__KURZE AUFGABE A__. Zähle alle Gesetzesvorschriften auf, die der Text zur Erbenhaftung mit Paragrafenzeichen anführt.

__AUSZUG ZUM LESEN__.
--- --- ---

Rz. 253
Bei Fortführung des Handelsgeschäfts unter der Firma des Erblassers haften die Erben nach h.M. gem. §§ 27 Abs. 1, 25 HGB ohne die Möglichkeit zur Beschränkung nach erbrechtlichen Vorschriften. Wird das Handelsgeschäft nicht oder nicht unter der Firma des Erblassers fortgeführt, haften die Erben nur nach den erbrechtlichen Vorschriften gem. § 1967 BGB.
Rz. 254
Sind die Minderjährigen mit ihren gesetzlichen Vertretern zusammen Mitglieder der Erbengemeinschaft, werden sie von diesen vertreten. Die gesetzlichen Vertreter benötigen wie oben beschrieben (vgl. Rdn 251) auch nach der Entscheidung des BVerfG keine familiengerichtliche Genehmigung. Die Minderjährigen werden durch die gesetzlichen Vertreter in der Erbengemeinschaft aus den unter der Firma des fortgeführten Handelsgeschäfts abgeschlossenen Verträgen mitverpflichtet.

--- --- ---

__AUSGELESENE DATEN__.
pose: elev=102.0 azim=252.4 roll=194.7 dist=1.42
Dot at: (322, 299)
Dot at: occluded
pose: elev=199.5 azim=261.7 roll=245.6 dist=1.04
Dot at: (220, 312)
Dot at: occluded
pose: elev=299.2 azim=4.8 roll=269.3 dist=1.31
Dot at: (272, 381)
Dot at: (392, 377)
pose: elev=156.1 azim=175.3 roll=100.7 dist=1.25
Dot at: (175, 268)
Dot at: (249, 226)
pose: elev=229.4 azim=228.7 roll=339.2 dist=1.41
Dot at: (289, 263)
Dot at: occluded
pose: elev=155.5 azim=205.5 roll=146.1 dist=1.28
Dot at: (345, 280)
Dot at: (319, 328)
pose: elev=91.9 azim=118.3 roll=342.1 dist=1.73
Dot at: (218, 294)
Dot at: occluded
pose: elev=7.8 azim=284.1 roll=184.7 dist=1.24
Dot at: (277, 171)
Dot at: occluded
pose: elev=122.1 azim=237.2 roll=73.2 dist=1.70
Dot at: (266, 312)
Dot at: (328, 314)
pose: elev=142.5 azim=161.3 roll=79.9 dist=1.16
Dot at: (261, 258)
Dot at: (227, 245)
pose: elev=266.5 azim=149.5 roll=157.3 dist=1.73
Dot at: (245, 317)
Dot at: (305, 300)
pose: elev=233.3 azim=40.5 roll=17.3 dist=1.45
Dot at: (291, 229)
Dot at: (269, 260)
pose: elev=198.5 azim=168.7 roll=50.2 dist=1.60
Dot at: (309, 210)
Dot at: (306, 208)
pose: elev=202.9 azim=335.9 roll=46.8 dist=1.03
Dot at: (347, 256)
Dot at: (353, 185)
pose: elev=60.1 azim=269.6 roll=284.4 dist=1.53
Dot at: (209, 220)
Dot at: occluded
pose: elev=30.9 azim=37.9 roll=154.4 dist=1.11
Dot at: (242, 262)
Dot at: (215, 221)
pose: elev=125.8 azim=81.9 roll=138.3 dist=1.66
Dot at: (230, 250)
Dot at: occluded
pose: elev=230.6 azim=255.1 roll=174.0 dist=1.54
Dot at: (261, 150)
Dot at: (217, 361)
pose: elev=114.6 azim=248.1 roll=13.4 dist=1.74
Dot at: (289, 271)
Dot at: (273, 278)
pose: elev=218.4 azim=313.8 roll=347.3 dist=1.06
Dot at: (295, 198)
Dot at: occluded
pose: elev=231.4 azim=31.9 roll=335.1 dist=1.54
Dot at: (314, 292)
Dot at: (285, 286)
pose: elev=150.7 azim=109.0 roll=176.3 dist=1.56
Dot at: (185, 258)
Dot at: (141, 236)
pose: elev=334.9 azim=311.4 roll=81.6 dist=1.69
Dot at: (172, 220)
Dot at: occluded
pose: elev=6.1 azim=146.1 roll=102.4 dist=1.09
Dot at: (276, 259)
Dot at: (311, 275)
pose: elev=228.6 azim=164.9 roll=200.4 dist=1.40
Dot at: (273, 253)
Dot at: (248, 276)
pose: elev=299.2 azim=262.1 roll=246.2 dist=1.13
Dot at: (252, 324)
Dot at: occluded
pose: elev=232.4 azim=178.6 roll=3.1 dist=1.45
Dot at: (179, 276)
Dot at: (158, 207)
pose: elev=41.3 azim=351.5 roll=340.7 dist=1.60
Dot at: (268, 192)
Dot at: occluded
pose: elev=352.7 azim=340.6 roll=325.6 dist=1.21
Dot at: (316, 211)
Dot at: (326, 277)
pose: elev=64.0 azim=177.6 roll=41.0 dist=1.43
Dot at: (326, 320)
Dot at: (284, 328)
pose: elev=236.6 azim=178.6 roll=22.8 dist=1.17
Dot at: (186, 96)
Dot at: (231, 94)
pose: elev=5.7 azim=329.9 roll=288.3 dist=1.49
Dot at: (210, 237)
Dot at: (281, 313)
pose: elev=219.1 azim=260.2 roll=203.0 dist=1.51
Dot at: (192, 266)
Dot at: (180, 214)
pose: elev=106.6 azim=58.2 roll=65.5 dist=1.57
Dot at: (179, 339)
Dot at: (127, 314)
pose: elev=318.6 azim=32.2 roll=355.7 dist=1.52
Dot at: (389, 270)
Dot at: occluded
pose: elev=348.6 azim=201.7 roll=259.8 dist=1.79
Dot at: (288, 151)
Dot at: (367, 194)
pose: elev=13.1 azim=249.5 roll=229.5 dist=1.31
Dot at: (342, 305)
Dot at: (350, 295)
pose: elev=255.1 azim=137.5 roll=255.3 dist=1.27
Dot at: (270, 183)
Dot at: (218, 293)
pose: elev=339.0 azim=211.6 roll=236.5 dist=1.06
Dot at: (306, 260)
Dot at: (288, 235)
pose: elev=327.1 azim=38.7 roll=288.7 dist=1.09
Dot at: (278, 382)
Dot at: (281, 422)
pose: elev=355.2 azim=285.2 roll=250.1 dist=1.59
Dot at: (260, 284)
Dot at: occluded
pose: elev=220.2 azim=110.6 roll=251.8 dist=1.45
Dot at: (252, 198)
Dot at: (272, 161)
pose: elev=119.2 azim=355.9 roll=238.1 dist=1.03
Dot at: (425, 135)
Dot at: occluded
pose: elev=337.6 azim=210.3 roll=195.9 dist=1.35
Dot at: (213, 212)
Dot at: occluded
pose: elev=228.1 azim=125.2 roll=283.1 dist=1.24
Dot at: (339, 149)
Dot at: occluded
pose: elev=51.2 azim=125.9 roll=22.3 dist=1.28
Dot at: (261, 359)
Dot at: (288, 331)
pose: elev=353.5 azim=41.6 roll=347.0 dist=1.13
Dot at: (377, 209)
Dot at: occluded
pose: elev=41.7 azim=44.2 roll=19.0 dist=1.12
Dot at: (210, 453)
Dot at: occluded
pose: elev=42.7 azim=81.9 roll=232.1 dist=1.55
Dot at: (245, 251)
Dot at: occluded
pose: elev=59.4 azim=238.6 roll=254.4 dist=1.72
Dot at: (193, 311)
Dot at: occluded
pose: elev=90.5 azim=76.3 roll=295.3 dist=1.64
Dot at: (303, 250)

--- --- ---

__KURZE AUFGABE B__. Schreibe die Datenzeilen unverändert ab. Beginne bei der Zeile mit „pose: elev=236.6 azim=178.6“ und höre erst mit der letzten Datenzeile auf.

__LÖSUNG DER AUFGABE A__. § 27 Abs. 1 HGB, § 25 HGB und § 1967 BGB

__LÖSUNG DER AUFGABE B__.
pose: elev=236.6 azim=178.6 roll=22.8 dist=1.17
Dot at: (186, 96)
Dot at: (231, 94)
pose: elev=5.7 azim=329.9 roll=288.3 dist=1.49
Dot at: (210, 237)
Dot at: (281, 313)
pose: elev=219.1 azim=260.2 roll=203.0 dist=1.51
Dot at: (192, 266)
Dot at: (180, 214)
pose: elev=106.6 azim=58.2 roll=65.5 dist=1.57
Dot at: (179, 339)
Dot at: (127, 314)
pose: elev=318.6 azim=32.2 roll=355.7 dist=1.52
Dot at: (389, 270)
Dot at: occluded
pose: elev=348.6 azim=201.7 roll=259.8 dist=1.79
Dot at: (288, 151)
Dot at: (367, 194)
pose: elev=13.1 azim=249.5 roll=229.5 dist=1.31
Dot at: (342, 305)
Dot at: (350, 295)
pose: elev=255.1 azim=137.5 roll=255.3 dist=1.27
Dot at: (270, 183)
Dot at: (218, 293)
pose: elev=339.0 azim=211.6 roll=236.5 dist=1.06
Dot at: (306, 260)
Dot at: (288, 235)
pose: elev=327.1 azim=38.7 roll=288.7 dist=1.09
Dot at: (278, 382)
Dot at: (281, 422)
pose: elev=355.2 azim=285.2 roll=250.1 dist=1.59
Dot at: (260, 284)
Dot at: occluded
pose: elev=220.2 azim=110.6 roll=251.8 dist=1.45
Dot at: (252, 198)
Dot at: (272, 161)
pose: elev=119.2 azim=355.9 roll=238.1 dist=1.03
Dot at: (425, 135)
Dot at: occluded
pose: elev=337.6 azim=210.3 roll=195.9 dist=1.35
Dot at: (213, 212)
Dot at: occluded
pose: elev=228.1 azim=125.2 roll=283.1 dist=1.24
Dot at: (339, 149)
Dot at: occluded
pose: elev=51.2 azim=125.9 roll=22.3 dist=1.28
Dot at: (261, 359)
Dot at: (288, 331)
pose: elev=353.5 azim=41.6 roll=347.0 dist=1.13
Dot at: (377, 209)
Dot at: occluded
pose: elev=41.7 azim=44.2 roll=19.0 dist=1.12
Dot at: (210, 453)
Dot at: occluded
pose: elev=42.7 azim=81.9 roll=232.1 dist=1.55
Dot at: (245, 251)
Dot at: occluded
pose: elev=59.4 azim=238.6 roll=254.4 dist=1.72
Dot at: (193, 311)
Dot at: occluded
pose: elev=90.5 azim=76.3 roll=295.3 dist=1.64
Dot at: (303, 250)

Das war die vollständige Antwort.